▸ Problem to solve
Filter these entries down to the lines that hold the word "known", and show each of them.

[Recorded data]

.....

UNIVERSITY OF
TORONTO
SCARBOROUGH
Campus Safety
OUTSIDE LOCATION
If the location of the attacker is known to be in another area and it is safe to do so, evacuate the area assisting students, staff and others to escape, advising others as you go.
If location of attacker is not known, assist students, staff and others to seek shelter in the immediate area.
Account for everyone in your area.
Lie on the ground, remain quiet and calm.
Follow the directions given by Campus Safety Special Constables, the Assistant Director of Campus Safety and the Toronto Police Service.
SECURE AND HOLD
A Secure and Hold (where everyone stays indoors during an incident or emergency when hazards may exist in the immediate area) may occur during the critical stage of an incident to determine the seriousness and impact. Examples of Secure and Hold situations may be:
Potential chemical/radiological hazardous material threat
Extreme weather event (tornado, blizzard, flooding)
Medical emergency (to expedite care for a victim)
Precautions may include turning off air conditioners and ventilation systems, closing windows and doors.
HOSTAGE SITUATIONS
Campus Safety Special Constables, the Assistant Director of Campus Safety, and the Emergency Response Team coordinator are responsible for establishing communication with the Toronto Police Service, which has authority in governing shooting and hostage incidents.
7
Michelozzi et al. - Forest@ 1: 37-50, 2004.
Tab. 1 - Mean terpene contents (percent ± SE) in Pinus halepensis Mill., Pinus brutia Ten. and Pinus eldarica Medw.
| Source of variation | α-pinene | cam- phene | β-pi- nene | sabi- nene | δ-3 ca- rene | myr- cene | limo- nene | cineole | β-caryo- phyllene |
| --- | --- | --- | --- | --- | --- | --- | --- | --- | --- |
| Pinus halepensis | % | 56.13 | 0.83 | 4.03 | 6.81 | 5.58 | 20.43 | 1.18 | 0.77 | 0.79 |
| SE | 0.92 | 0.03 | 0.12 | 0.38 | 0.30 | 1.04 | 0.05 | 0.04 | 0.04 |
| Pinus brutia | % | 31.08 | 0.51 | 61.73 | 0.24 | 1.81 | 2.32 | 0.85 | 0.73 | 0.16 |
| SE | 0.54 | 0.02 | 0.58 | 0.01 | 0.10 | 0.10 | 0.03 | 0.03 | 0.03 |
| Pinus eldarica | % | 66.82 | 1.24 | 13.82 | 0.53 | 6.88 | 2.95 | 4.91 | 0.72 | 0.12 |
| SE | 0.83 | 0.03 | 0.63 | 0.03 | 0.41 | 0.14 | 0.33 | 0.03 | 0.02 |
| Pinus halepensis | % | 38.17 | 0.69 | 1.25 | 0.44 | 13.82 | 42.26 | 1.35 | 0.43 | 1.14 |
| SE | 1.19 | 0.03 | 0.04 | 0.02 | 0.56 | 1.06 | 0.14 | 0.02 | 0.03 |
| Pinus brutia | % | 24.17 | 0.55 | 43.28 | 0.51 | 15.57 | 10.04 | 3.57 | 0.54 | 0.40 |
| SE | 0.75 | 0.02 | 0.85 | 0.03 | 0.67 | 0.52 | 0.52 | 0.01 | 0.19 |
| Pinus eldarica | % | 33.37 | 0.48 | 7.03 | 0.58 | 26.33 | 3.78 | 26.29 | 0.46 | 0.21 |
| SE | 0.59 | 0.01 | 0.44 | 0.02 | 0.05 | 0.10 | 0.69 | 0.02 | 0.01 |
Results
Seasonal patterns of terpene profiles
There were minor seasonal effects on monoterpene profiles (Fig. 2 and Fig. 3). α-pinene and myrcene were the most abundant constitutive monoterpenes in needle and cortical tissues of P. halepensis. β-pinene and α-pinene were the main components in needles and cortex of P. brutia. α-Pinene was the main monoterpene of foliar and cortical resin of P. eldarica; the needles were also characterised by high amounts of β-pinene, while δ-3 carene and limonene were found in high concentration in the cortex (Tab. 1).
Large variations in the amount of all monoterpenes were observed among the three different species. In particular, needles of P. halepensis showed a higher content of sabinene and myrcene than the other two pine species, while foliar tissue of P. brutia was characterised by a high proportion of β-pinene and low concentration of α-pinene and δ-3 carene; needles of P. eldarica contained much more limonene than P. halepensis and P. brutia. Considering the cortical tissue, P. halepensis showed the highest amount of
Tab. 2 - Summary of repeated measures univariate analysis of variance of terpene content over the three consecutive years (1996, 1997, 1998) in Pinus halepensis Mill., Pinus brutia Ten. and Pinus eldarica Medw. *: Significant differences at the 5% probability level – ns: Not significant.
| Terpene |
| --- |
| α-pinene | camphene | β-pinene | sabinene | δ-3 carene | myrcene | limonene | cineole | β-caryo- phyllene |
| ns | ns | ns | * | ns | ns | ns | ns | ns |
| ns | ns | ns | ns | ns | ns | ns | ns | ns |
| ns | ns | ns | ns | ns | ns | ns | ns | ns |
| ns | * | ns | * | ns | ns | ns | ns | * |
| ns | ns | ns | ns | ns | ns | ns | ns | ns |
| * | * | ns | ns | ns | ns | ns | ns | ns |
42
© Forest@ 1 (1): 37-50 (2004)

.....

▸ Response to this exercise
If the location of the attacker is known to be in another area and it is safe to do so, evacuate the area assisting students, staff and others to escape, advising others as you go.
If location of attacker is not known, assist students, staff and others to seek shelter in the immediate area.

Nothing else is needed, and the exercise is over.